Not long after returning to Pearl, he ran into some of his old Army buddies in Honolulu and again longed to be back in the service. He rode with them up into the mountains, where he slept overnight in the dugouts. “I spoke with the captain and he said he’d love to have me back, but I couldn’t get out of the Navy Yard.”

After some persistence, the powers that be finally allowed him to enlist with the U.S. Navy SeeBees, a militarized Naval Construction Force which built advance bases in the war zone.
As a SeeBee, he was shipped to Midway Island, then to Saipan and Iwo Jima where he saw significant action. He received a Bronze Star and two Purple Hearts for his service both at Pearl and at Saipan.

After more than a year of service with the SeeBees, he returned to Hawaii where he re-enlisted in the Army. He ended up with his old outfit in Japan.

“In a roundabout way, a lot of things in between, I ended up with them,” he said.

While in Japan, he witnessed the devastating aftermath of the atomic blast at Nagasaki.

“Everyone had tears. We had just came from jungle fighting and here we are crying,” he said.

“The whole town, 100,000 men, women and babies, all gone. A couple big buildings standing there. The rest was flat. Whoever come up with a device like that, people should shoot them. People have no concept. Oh, God.”

Unlike many, who argue dropping the bomb prevented countless American deaths and brought an early end to the war, he sees it differently.

“When you pick on babies, that’s going too far. To me, that’s a no-no,” he said.

Following the war Frazier lived briefly in Boston and Norfolk, Va., before settling in the Germantown section of Philadelphia. In the 1960s, he moved to Hatboro. He worked for a moving company for about 50 years until his retirement.

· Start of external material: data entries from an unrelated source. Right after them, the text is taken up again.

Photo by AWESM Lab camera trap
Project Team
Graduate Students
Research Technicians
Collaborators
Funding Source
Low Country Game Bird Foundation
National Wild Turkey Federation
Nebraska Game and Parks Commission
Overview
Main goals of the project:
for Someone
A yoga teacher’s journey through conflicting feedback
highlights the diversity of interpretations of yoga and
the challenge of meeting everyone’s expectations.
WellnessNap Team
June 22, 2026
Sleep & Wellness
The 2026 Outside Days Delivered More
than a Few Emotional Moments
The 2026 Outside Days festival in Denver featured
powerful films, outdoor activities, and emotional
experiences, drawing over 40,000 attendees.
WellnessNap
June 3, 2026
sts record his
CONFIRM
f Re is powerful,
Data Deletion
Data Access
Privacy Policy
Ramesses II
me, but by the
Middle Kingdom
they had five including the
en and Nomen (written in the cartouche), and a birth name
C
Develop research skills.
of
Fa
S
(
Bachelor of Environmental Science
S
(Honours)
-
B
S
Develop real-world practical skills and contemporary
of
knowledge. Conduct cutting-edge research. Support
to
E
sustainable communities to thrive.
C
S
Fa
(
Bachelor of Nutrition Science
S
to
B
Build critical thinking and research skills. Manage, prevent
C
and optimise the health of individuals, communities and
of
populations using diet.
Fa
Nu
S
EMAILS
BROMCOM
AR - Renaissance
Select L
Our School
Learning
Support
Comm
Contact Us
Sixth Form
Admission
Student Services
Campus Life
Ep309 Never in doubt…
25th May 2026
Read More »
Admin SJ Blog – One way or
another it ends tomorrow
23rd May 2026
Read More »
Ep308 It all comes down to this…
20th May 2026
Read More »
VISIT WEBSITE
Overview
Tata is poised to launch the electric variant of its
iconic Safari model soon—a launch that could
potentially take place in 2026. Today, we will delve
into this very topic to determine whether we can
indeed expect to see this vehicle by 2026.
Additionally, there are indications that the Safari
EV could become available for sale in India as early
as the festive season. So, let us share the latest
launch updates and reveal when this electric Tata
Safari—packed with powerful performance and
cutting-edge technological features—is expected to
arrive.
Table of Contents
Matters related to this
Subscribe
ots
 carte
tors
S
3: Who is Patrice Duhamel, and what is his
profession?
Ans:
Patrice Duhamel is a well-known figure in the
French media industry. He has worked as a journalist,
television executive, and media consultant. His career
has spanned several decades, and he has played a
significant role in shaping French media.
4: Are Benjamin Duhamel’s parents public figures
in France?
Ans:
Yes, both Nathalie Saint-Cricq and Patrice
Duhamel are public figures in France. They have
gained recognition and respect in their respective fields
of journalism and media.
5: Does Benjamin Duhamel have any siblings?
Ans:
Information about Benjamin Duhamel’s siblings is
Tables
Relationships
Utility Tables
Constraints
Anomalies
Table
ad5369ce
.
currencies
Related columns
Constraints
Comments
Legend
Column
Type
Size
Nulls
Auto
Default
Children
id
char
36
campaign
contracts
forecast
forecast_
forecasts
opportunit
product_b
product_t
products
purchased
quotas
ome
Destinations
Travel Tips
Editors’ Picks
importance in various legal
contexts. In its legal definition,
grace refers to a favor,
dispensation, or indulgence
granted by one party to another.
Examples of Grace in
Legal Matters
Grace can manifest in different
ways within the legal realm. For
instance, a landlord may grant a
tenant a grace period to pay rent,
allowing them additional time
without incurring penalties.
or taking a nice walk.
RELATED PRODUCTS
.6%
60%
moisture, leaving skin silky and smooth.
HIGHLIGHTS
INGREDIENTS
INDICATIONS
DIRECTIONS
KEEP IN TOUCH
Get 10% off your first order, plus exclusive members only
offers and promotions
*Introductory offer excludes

For years after the war, he never talked about his time at Pearl or in the service
“Nobody had any idea,” he said. That changed one day when his granddaughter ran into a group of Pearl Harbor survivors at an event in Philadelphia. Soon after, he joined the Pearl Harbor Survivors.

He is often invited to speak to school groups about his experiences and was recently among 20 veterans to participate in a program at Council Rock High School South.